Riverhead School District

Riverhead BOE approves $41K repair reserve fund proposal

(Credit: Jen Nuzzo)
Riverhead School District Superintendent Nancy Carney, left, and school board members listening to a construction update Tuesday from facilities manager Mark Finnerty. (Credit: Jen Nuzzo)

The Riverhead Board of Education has approved using $41,200 from the district’s repair reserve fund for various capital improvement projects at the high school, Roanoke Avenue and Phillips Avenue elementary schools.

The proposed projects at the high school include: repairing paint for the gym’s partitions and repairing the fuel storage tank vent. The monies are also earmarked to repair fencing and screening at Roanoke Avenue and Phillips Avenue elementary schools.

During the school board’s regular meeting Tuesday, Superintendent Nancy Carney gave a presentation about how the repair reserve fund, which voters approved in 2011 and is funded with the district’s end-of-year surplus, is designed to “supplement” the ongoing construction as “things come up.”

The school board unanimously approved the proposal following Tuesday’s public hearing.
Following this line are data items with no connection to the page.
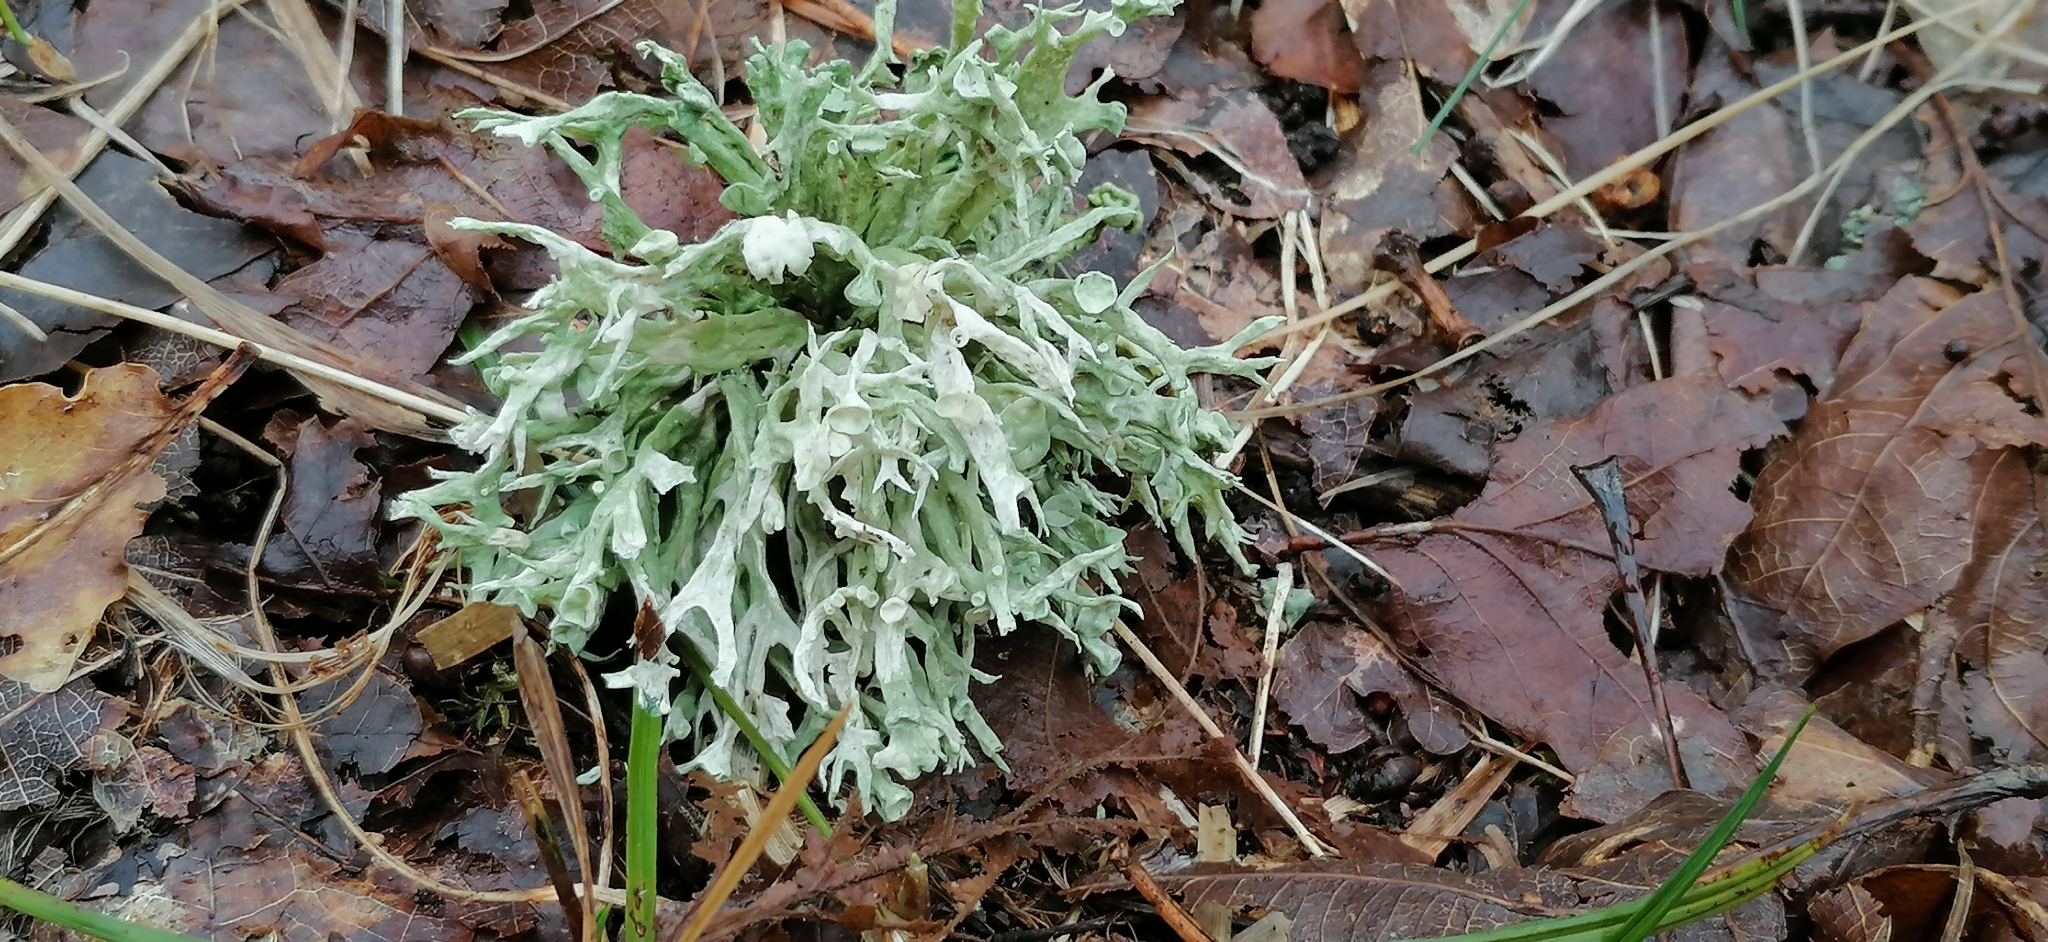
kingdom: Fungi
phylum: Ascomycota
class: Lecanoromycetes
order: Lecanorales
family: Ramalinaceae
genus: Ramalina
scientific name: Ramalina fastigiata
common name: Dotted ribbon lichen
School board watchdog Laurie Downs criticized the district for waiting until after the new gym at the high school was completed to propose painting the dividers.

“When they set up their plan for the gym, apparently they didn’t look at everything they said they were going to look at because [painting the dividers] should have already been taken care of — it shouldn’t be something put in at the last minute,” Ms. Downs said. “You should have known [the dividers] didn’t look good.”

Ms. Carney responded to Ms. Downs’s comments by saying it wasn’t determined that the dividers needed repairs until after construction at the gym had been completed.

“After everything was painted, we looked at the gymnasium and said: ‘The partitions really need to be taken care of so the end product will be what we want it to be,'” Ms. Carney said.

Last August, the school board approved using $1.7 million for various upgrades at the high school, including replacement of lighting and crumbling concrete in the back plaza courtyard, repair of the south and student parking lots and replacement of a damaged ceiling and lighting in the cafeteria.

In March, the board also approved using $456,000 from the repair reserve account to pay for other projects at the high school, including paint, interior and exterior door-exit devices, HVAC rooftop temperature controllers and a hot-water mixing valve. Other monies were allocated for the middle school’s boiler room valves and boiler section, Roanoke Avenue Elementary School’s gym floor and flooring for five classrooms at Aquebogue Elementary School.